We see that the number $s = \sum_{i \in \mathcal{S} \cap \overline{\mathcal{G}}} w_i$ is an unbiased estimator of the expected number of signal events selected by $g$

$\mu_s = N_s \int_\mathcal{G} p_s(x) dx$

Similarly, the number $b = \sum_{i \in \mathcal{B} \cap \overline{\mathcal{G}}} w_i$ is an unbiased estimate of the expected number of background events

$\mu_s = N_b \int_\mathcal{G} p_b(x) dx$.

We are now in the position to define the (empirical) risk functional:

$AMS = \sqrt{2(s+b+b_{reg})\ln(1+\frac{s}{b + b_{reg}}) - s)}$.

called absolute median significance. The term $b_{reg}$ is a regularization term used to reduce the variance of the AMS. We will discuss regulatization in the next lectures.

*PROBLEM REQUIREMENTS*.
Write the next part of the page excerpt on estimating signal and background events, picking up right after its last sentence. The data after this point come from a source unrelated to the text above.

*RAW DATA*.
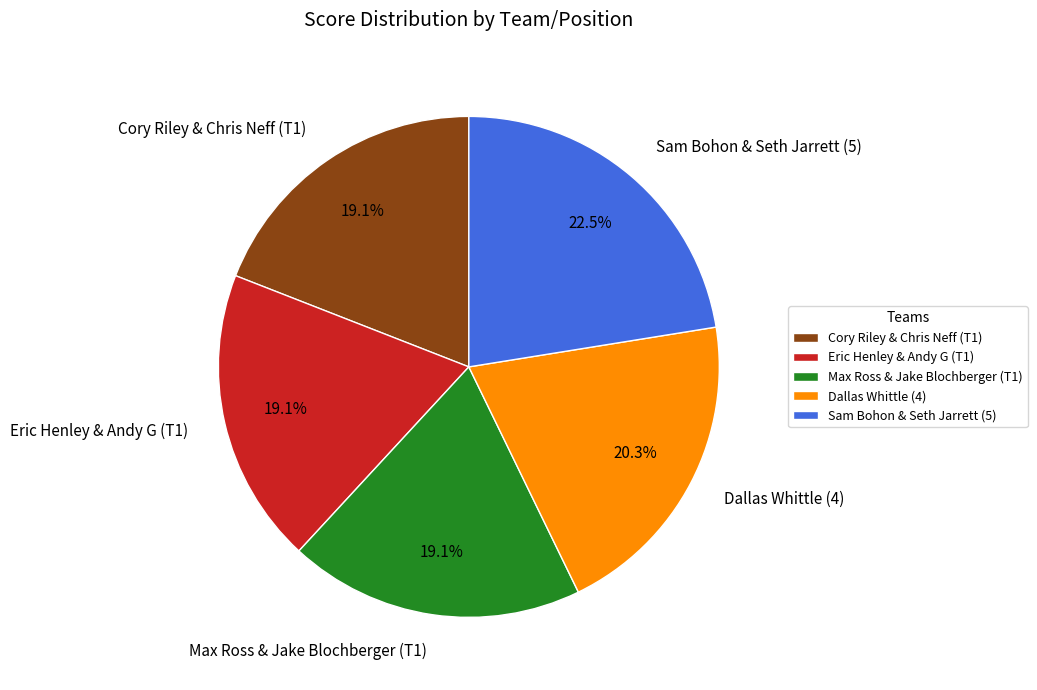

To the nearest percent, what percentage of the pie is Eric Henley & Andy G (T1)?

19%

*YOUR RESPONSE*.
Finally, we are in the position to formally define the HiggsML challenge as a machine learning problem. Given the training set $\mathcal{D}$ find an optimal value of parameters in some class of functions $f_\alpha$ that would minimize the value of the empirical risk functional AMS and when tested on the testing set produce the same significance of the test AMS.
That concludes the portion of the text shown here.